Las tasas de fotogramas afectan significativamente la fluidez, la capacidad de respuesta y la inmersión del usuario en el renderizado en tiempo real en aplicaciones 3D. Las tasas más altas mejoran la fluidez visual y la interacción, mientras que las tasas más bajas a menudo causan problemas de rendimiento.

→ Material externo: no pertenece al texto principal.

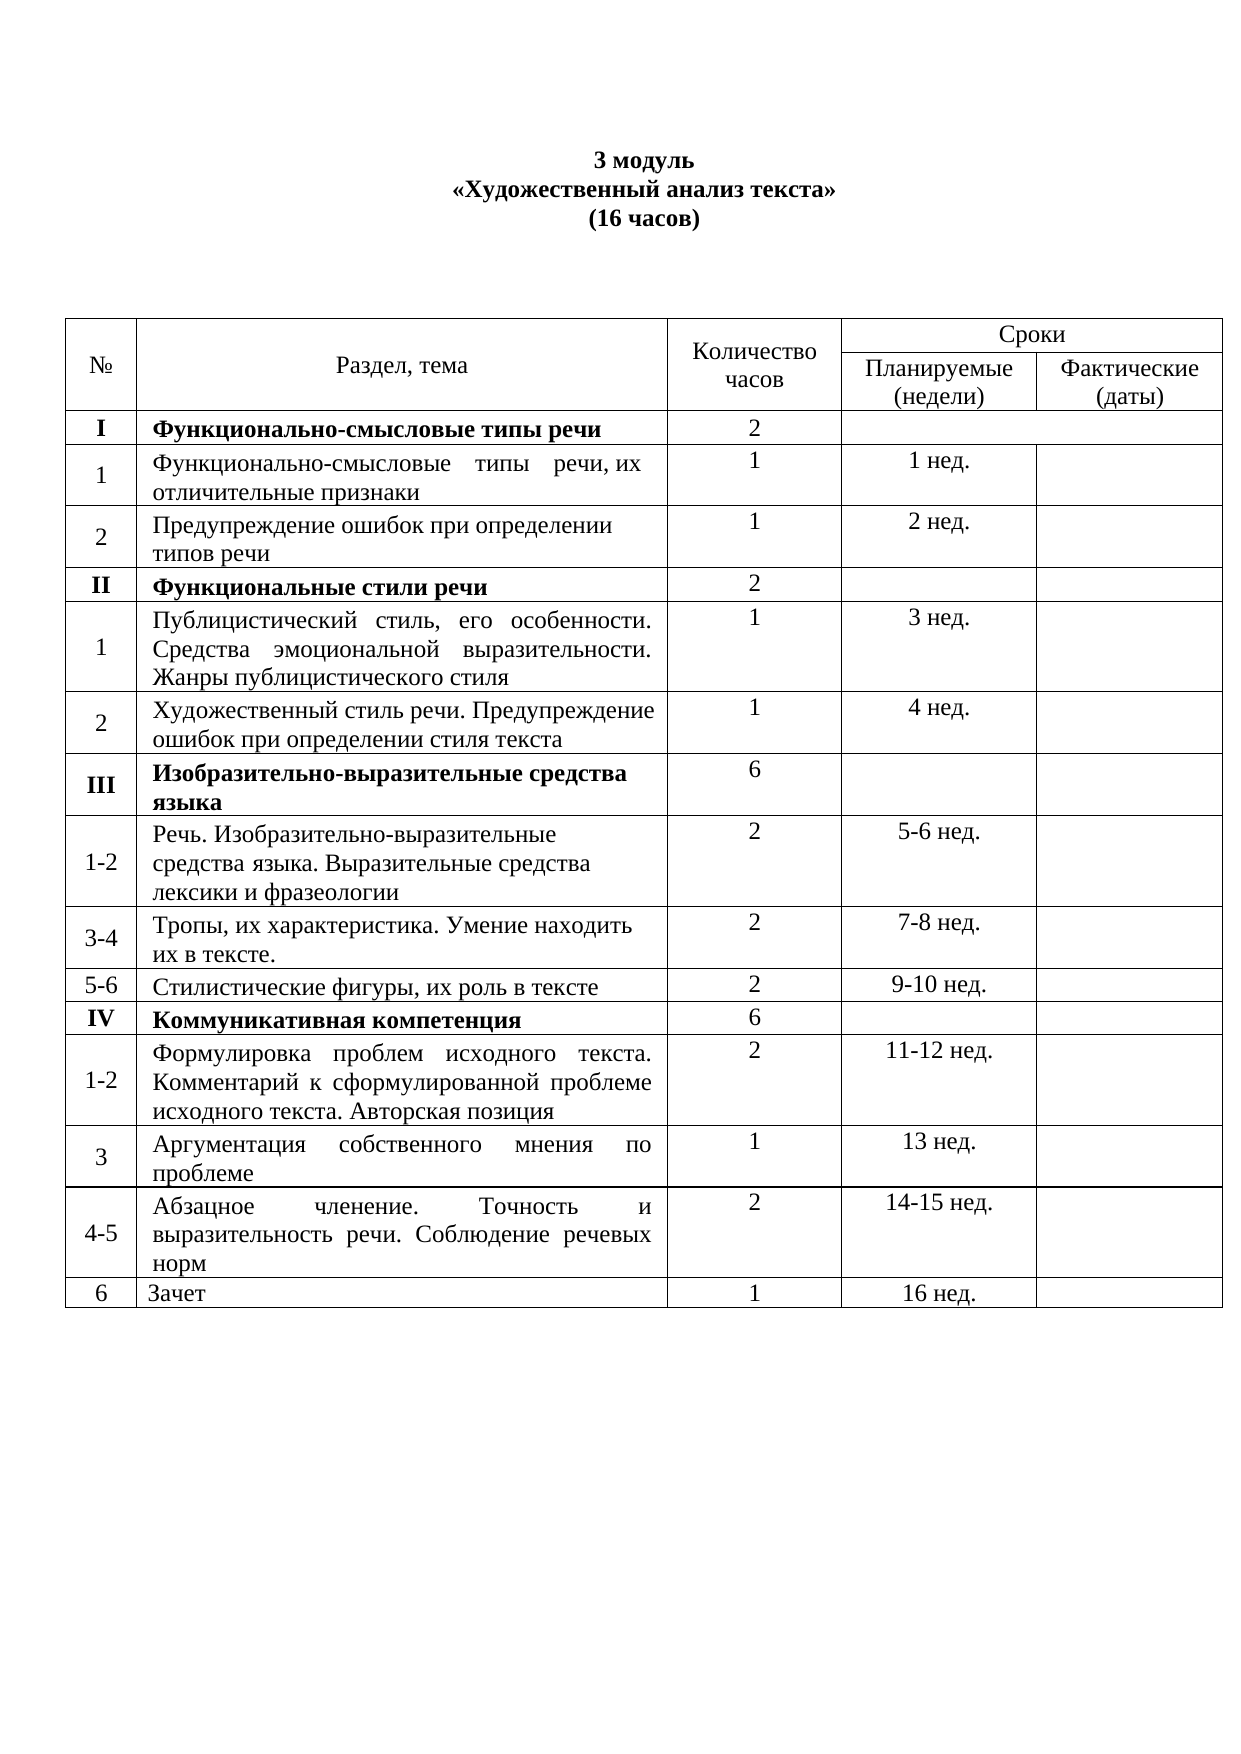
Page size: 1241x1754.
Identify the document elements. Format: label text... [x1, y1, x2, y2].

table_cell [842, 754, 1036, 815]
table_cell 2 [668, 1035, 841, 1125]
table_cell Коммуникативная компетенция [137, 1002, 667, 1034]
table_cell II [66, 568, 136, 601]
table_cell 2 [66, 506, 136, 567]
table_cell 5-6 нед. [842, 816, 1036, 906]
table_cell 1 [668, 602, 841, 691]
table_cell [1037, 1002, 1222, 1034]
table_cell Стилистические фигуры, их роль в тексте [137, 969, 667, 1001]
table_cell [842, 1002, 1036, 1034]
table_cell [1037, 1035, 1222, 1125]
table_cell Функционально-смысловые типы речи [137, 411, 667, 444]
table_cell III [66, 754, 136, 815]
table_cell Зачет [137, 1278, 667, 1307]
table_cell 1 [668, 1278, 841, 1307]
table_cell 2 [668, 969, 841, 1001]
table_cell IV [66, 1002, 136, 1034]
table_cell [842, 568, 1036, 601]
table_cell 5-6 [66, 969, 136, 1001]
table_header Раздел, тема [137, 319, 667, 410]
table_cell [1037, 907, 1222, 968]
table_cell [1037, 816, 1222, 906]
table_cell 13 нед. [842, 1126, 1036, 1186]
table_cell 6 [66, 1278, 136, 1307]
table_cell Функциональные стили речи [137, 568, 667, 601]
table_header Количество часов [668, 319, 841, 410]
table_cell Фактические (даты) [1037, 353, 1222, 410]
table_cell Предупреждение ошибок при определении типов речи [137, 506, 667, 567]
table_cell [1037, 602, 1222, 691]
table_cell 4 нед. [842, 692, 1036, 753]
table_cell 3 нед. [842, 602, 1036, 691]
table_cell 4-5 [66, 1188, 136, 1277]
table_cell 7-8 нед. [842, 907, 1036, 968]
table_cell Формулировка проблем исходного текста. Комментарий к сформулированной проблеме исходного текста. Авторская позиция [137, 1035, 667, 1125]
text «Художественный анализ текста» [77, 174, 1211, 203]
table_cell 3 [66, 1126, 136, 1186]
table_header № [66, 319, 136, 410]
table_cell Абзацное членение. Точность и выразительность речи. Соблюдение речевых норм [137, 1188, 667, 1277]
table_cell 1-2 [66, 816, 136, 906]
table_cell [1037, 445, 1222, 505]
table_cell 2 [668, 568, 841, 601]
table_cell 1 [668, 445, 841, 505]
table_cell 2 [668, 816, 841, 906]
table_cell 6 [668, 754, 841, 815]
table_cell [1037, 754, 1222, 815]
table_cell 11-12 нед. [842, 1035, 1036, 1125]
table_cell 2 нед. [842, 506, 1036, 567]
table_cell [1037, 692, 1222, 753]
table_cell 1 нед. [842, 445, 1036, 505]
table_header Сроки [842, 319, 1222, 352]
table_cell 1 [668, 506, 841, 567]
table_cell Аргументация собственного мнения по проблеме [137, 1126, 667, 1186]
table_cell Речь. Изобразительно-выразительные средства языка. Выразительные средства лексики и фразеологии [137, 816, 667, 906]
table_cell Изобразительно-выразительные средства языка [137, 754, 667, 815]
table_cell 1-2 [66, 1035, 136, 1125]
table_cell 3-4 [66, 907, 136, 968]
table_cell [1037, 1278, 1222, 1307]
table_cell [1037, 969, 1222, 1001]
table_cell 6 [668, 1002, 841, 1034]
table_cell 1 [66, 445, 136, 505]
table_cell 2 [668, 907, 841, 968]
table_cell 9-10 нед. [842, 969, 1036, 1001]
table_cell 2 [668, 1188, 841, 1277]
table_cell [1037, 568, 1222, 601]
table_cell Функционально-смысловые типы речи, их отличительные признаки [137, 445, 667, 505]
table_cell 1 [66, 602, 136, 691]
table_cell Тропы, их характеристика. Умение находить их в тексте. [137, 907, 667, 968]
text 3 модуль [77, 145, 1211, 174]
table_cell 14-15 нед. [842, 1188, 1036, 1277]
table_cell [842, 411, 1222, 444]
table_cell [1037, 1126, 1222, 1186]
table_cell 1 [668, 1126, 841, 1186]
table_cell 1 [668, 692, 841, 753]
table_cell [1037, 506, 1222, 567]
table_cell 2 [668, 411, 841, 444]
table_cell I [66, 411, 136, 444]
table_cell 2 [66, 692, 136, 753]
table_cell Публицистический стиль, его особенности. Средства эмоциональной выразительности. Жанры публицистического стиля [137, 602, 667, 691]
text (16 часов) [77, 203, 1211, 232]
table_cell Художественный стиль речи. Предупреждение ошибок при определении стиля текста [137, 692, 667, 753]
table_cell [1037, 1188, 1222, 1277]
table_cell 16 нед. [842, 1278, 1036, 1307]
table_cell Планируемые (недели) [842, 353, 1036, 410]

- **Sueltez**: Las tasas de fotogramas más altas (por ejemplo, 60 FPS o más) ofrecen un movimiento sin interrupciones, reduciendo el tartamudeo y el desenfoque del movimiento. Esto es fundamental para las aplicaciones 3D de ritmo rápido, como juegos o simulaciones. - **Respuesta**: Las tasas de fotogramas más rápidas minimizan el retraso de entrada, haciendo que las acciones del usuario (por ejemplo, controles de la cámara, manipulación de objetos) se sientan más inmediatas. - **Inmersión**: Las tasas de fotogramas más bajas (por debajo de 30 FPS) alteran el realismo, ya que los visuales entrecortados rompes la sensación de presencia del usuario, especialmente en VR o entornos 3D interactivos.
Las tasas de fotogramas óptimas (30-60 FPS, dependiendo del caso de uso) equilibran el rendimiento y la experiencia, asegurando que las aplicaciones 3D en tiempo real se sientan fluidas y receptivas.